Methods: A sample of 255 African and European American men, ages 35-74, were recruited through relatives whose prostate cancer diagnoses were reported to the Greater San Francisco Bay Area Cancer Registry. A cross-sectional survey was administered to both groups. The surveys measured knowledge, perceived risks, and identifying factors associated with health seeking behavior for prostate cancer screening using the Prostate Specific Antigen Test (PSA) and Digital Rectal Exam (DRE).
Results: AA men were slighly younger,less educated and less likely to be employed, have insurance,than EA men. Not surprising, AA men were less knowledgeable about prostate cancer and their familial risk and also less likely to have had either a PSA test or a DRE.
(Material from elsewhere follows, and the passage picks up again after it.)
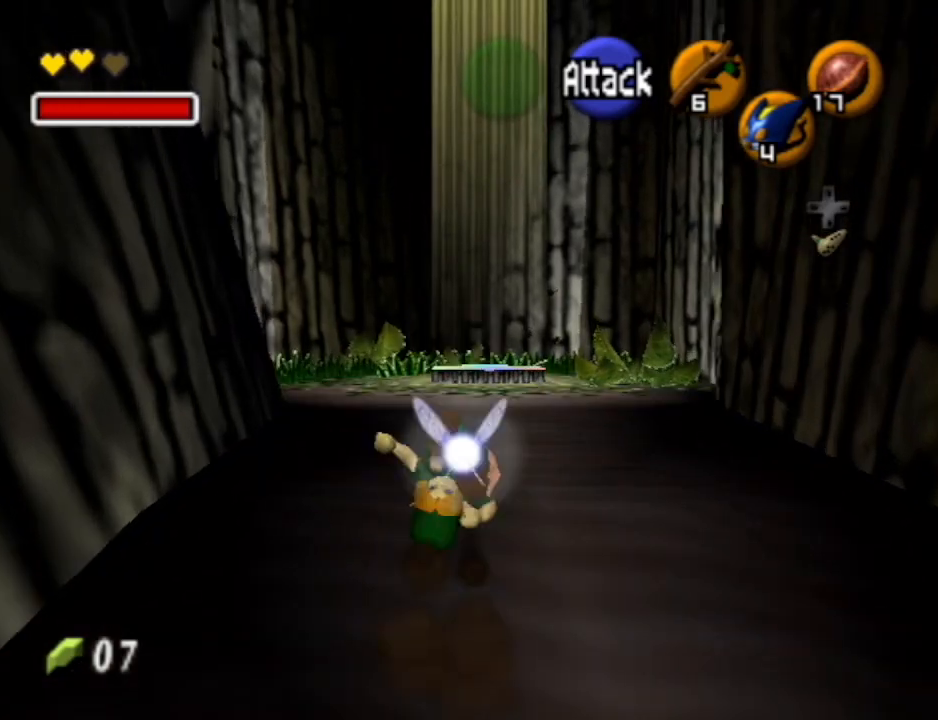
{"buttons": [], "left_stick": "up", "right_stick": "center", "events": [[167, "A", "up"]]}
Conclusion: The most effective way to increase screening efforts for prostate cancer is to increase men's knowledge of screening for prostate cancer and increasing one's knowledge of familial risk. Risk notification, including knowledge of screening, maybe the path to increase screening behavior using DRE and/or PSA, may Impact: Increased screening can reduce mortality from prostate cancer among men at high risk for prostate cancer.